++++ Brano fornito

Checché ne dica Musk, gli Stati Uniti non usciranno dalla Nato. Servirebbero due terzi dei voti parlamentari e Trump non li ha neanche con il binocolo. Posto ciò, la revoca delle esercitazioni congiunte è già una rottura, sicché il futuro – con o senza Trump – non somiglierà al passato che abbiamo conosciuto.

Oltre che per la richiesta impropria di udienza al Quirinale, Musk si è distinto per avere fatto osservare che se lui ritirasse la copertura dei suoi satelliti la difesa ucraina sarebbe sconfitta in poche ore, salvo poi aggiungere che non ha intenzione di farlo. Ma lo ha già fatto, perché all’inizio della guerra offrì la copertura, lasciando intendere che era per una giusta causa, e poi la ritirò chiedendo soldi, cosa che ottenne dai fondi del Pentagono. Ha così fornito al mondo un efficace riassunto del perché nessun governo nel pieno delle proprie facoltà istituzionali e mentali firmerebbe un contratto di dipendenza da un simile soggetto.

++++++++

__Obiettivo 1__: Riproduci il passo del brano su Musk e la Nato che comincia con "Oltre che per" e termina con "un simile soggetto.".
Il brano non ha alcun legame con le voci.

++++ Voci estratte

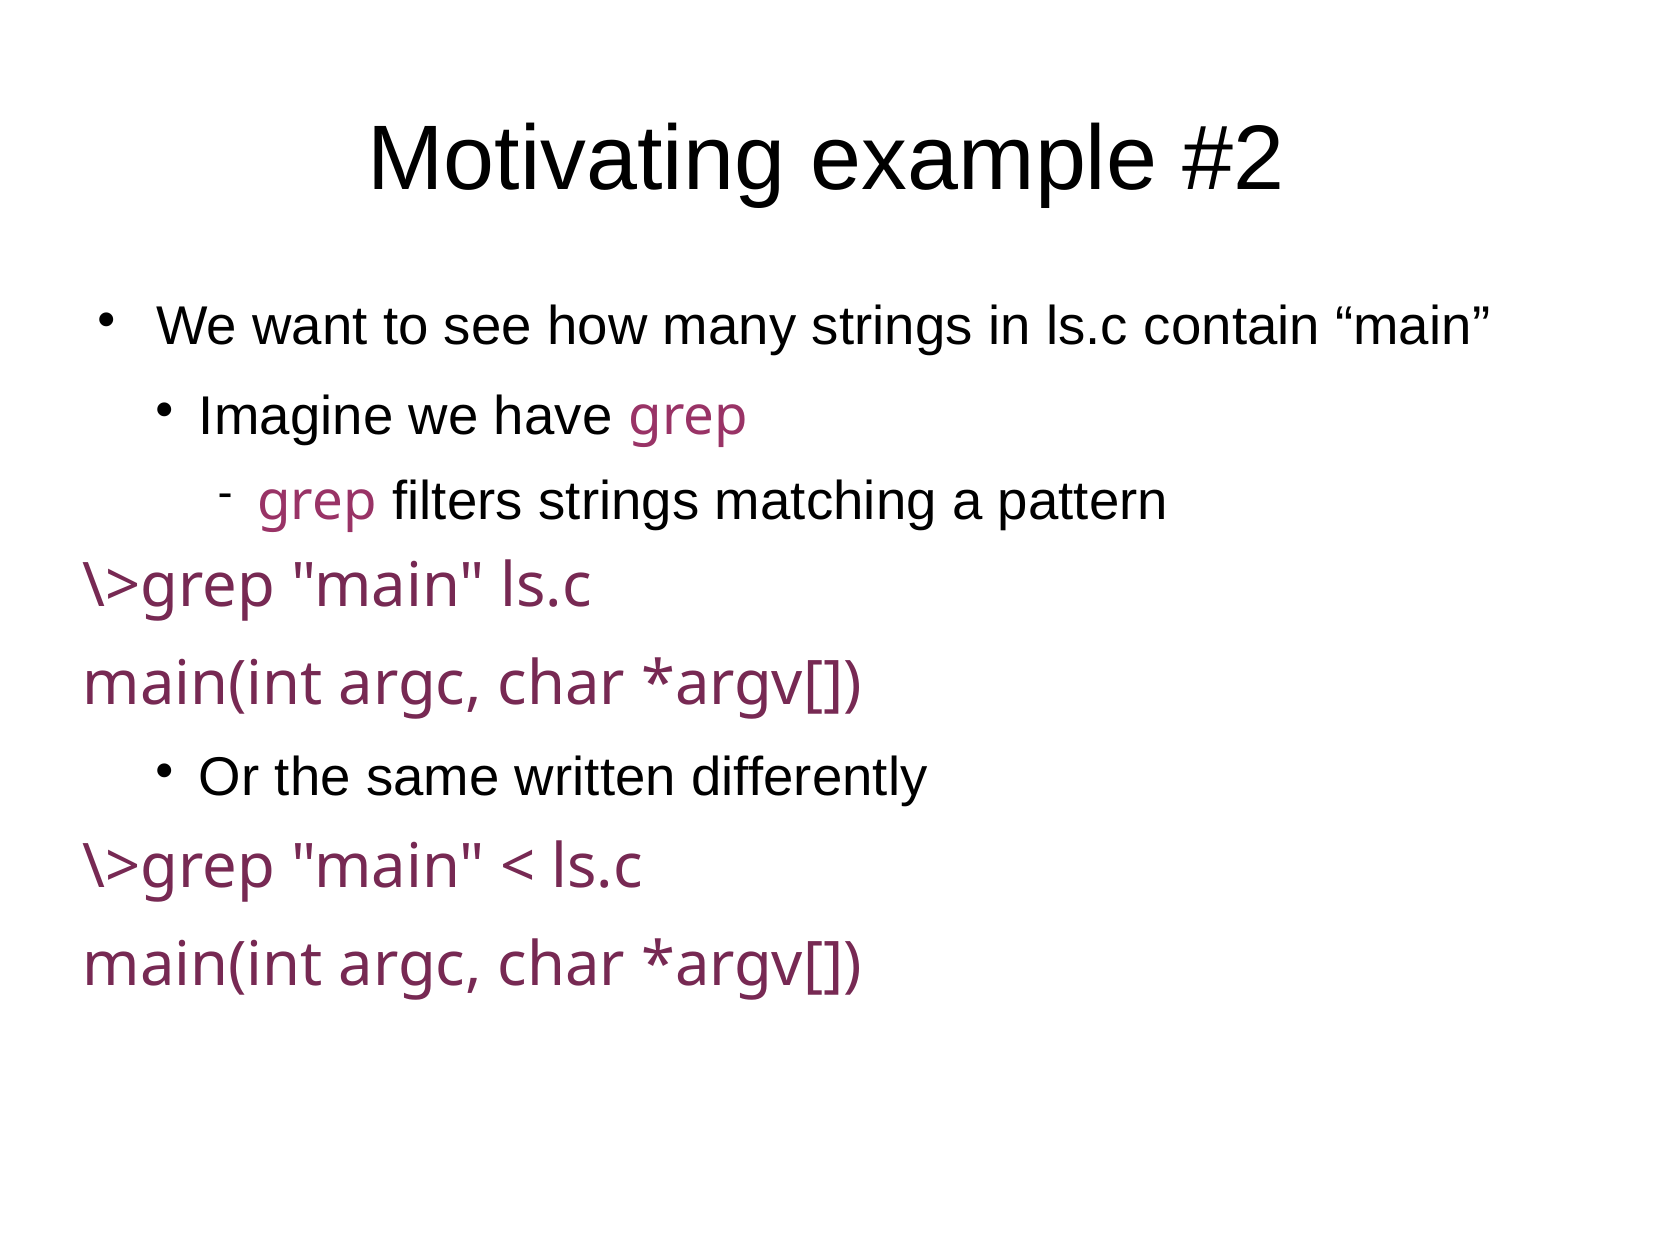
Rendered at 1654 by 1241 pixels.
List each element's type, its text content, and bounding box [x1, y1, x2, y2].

title Motivating example #2 [82, 49, 1571, 257]
list We want to see how many strings in ls.c contain “main” Imagine we have grep grep filters strings matching a pattern \>grep "main" ls.c main(int argc, char *argv[]) Or the same written differently \>grep "main" < ls.c main(int argc, char *argv[]) [82, 290, 1571, 1010]
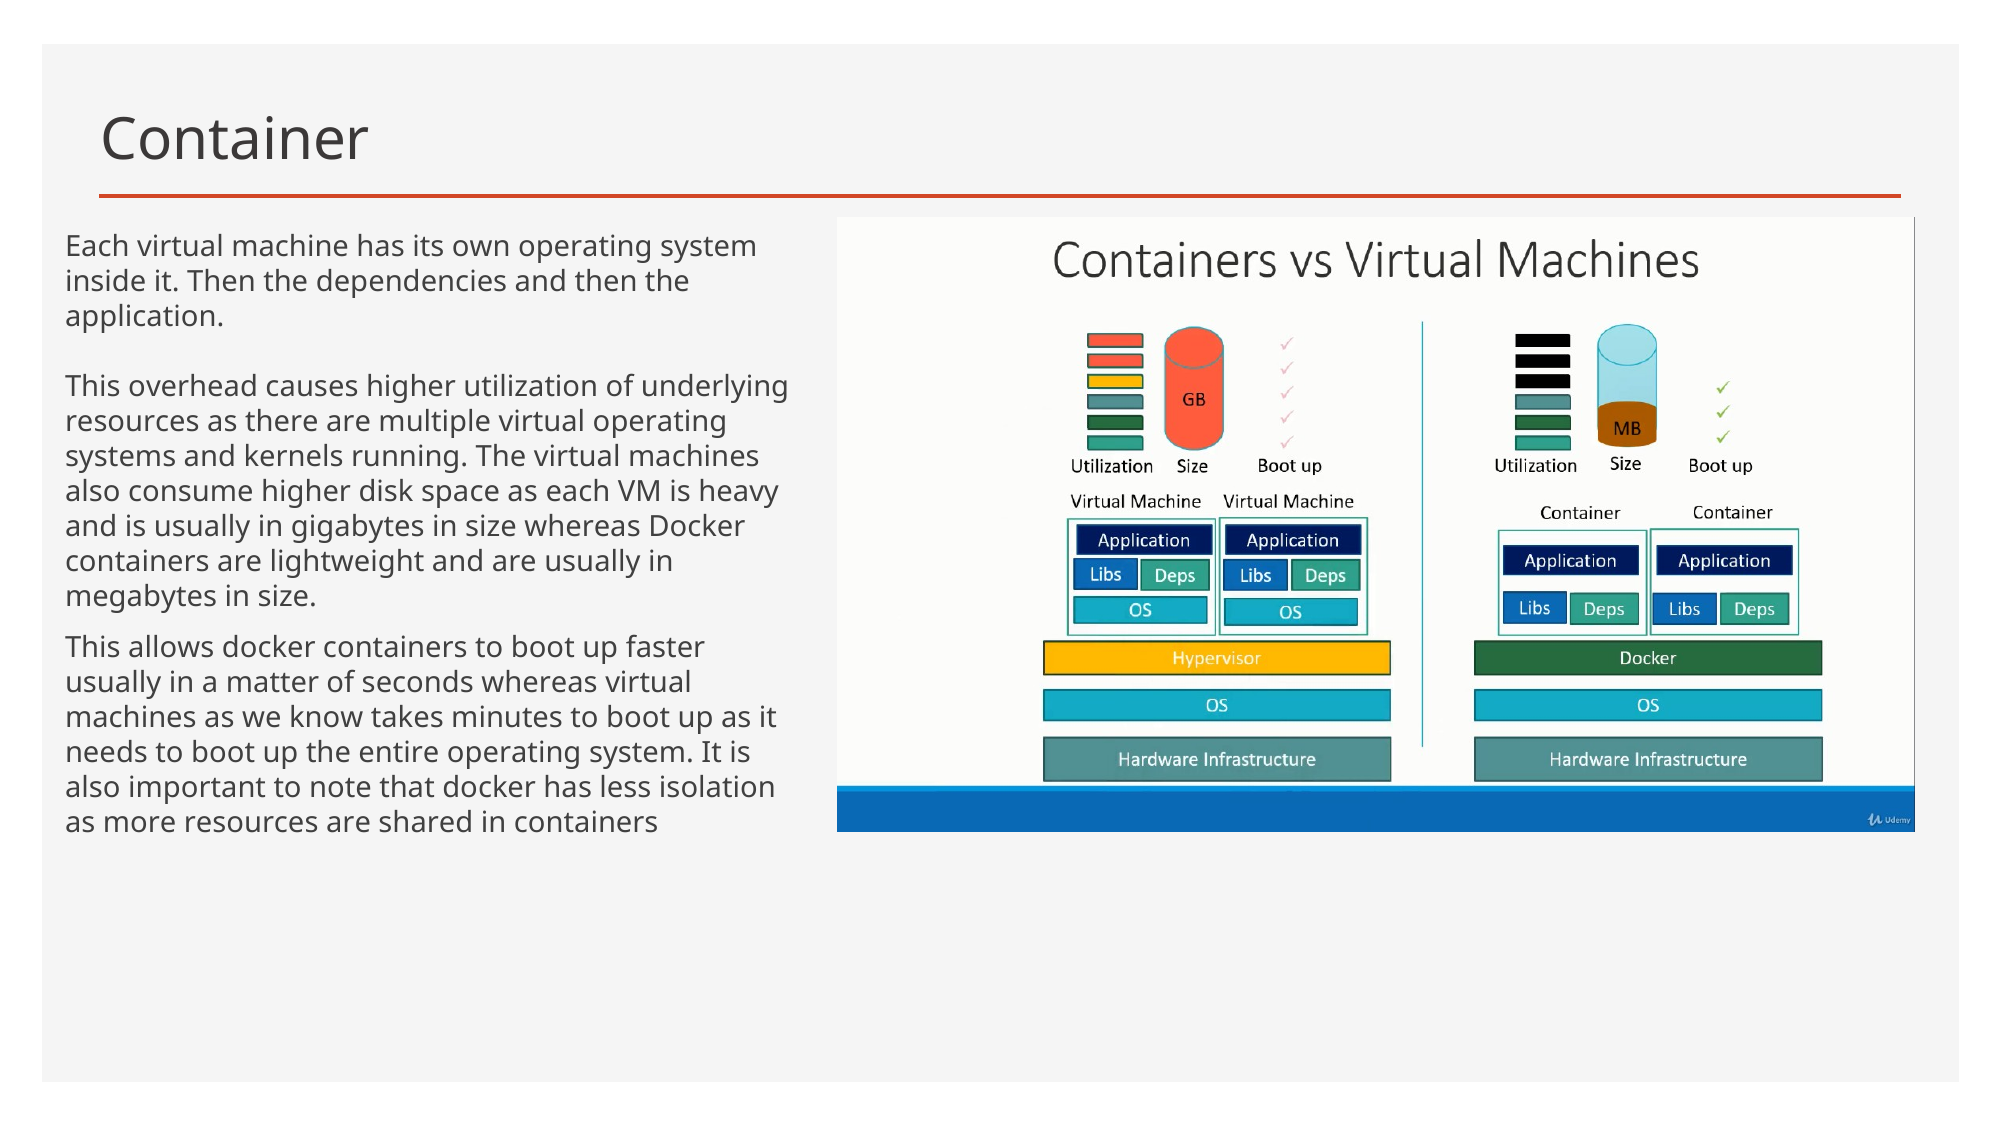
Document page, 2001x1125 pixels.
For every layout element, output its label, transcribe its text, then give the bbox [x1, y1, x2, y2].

text_box This allows docker containers to boot up faster usually in a matter of seconds whereas virtual machines as we know takes minutes to boot up as it needs to boot up the entire operating system. It is also important to note that docker has less isolation as more resources are shared in containers [50, 621, 805, 846]
title Container [85, 73, 1849, 179]
text_box Each virtual machine has its own operating system inside it. Then the dependencies and then the application. This overhead causes higher utilization of underlying resources as there are multiple virtual operating systems and kernels running. The virtual machines also consume higher disk space as each VM is heavy and is usually in gigabytes in size whereas Docker containers are lightweight and are usually in megabytes in size. [50, 220, 805, 620]
picture [837, 217, 1915, 832]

++++++++

__Obiettivo 2__: Trascrivi le righe delle voci che vanno da quella contenente "Document page, 2001x1125 pixels." a quella contenente "For every layout", estremi inclusi.

__Risposta completa 1__:
Oltre che per la richiesta impropria di udienza al Quirinale, Musk si è distinto per avere fatto osservare che se lui ritirasse la copertura dei suoi satelliti la difesa ucraina sarebbe sconfitta in poche ore, salvo poi aggiungere che non ha intenzione di farlo. Ma lo ha già fatto, perché all’inizio della guerra offrì la copertura, lasciando intendere che era per una giusta causa, e poi la ritirò chiedendo soldi, cosa che ottenne dai fondi del Pentagono. Ha così fornito al mondo un efficace riassunto del perché nessun governo nel pieno delle proprie facoltà istituzionali e mentali firmerebbe un contratto di dipendenza da un simile soggetto.

__Risposta completa 2__:
Document page, 2001x1125 pixels.
For every layout element, output its label, transcribe its text, then give the bbox [x1, y1, x2, y2].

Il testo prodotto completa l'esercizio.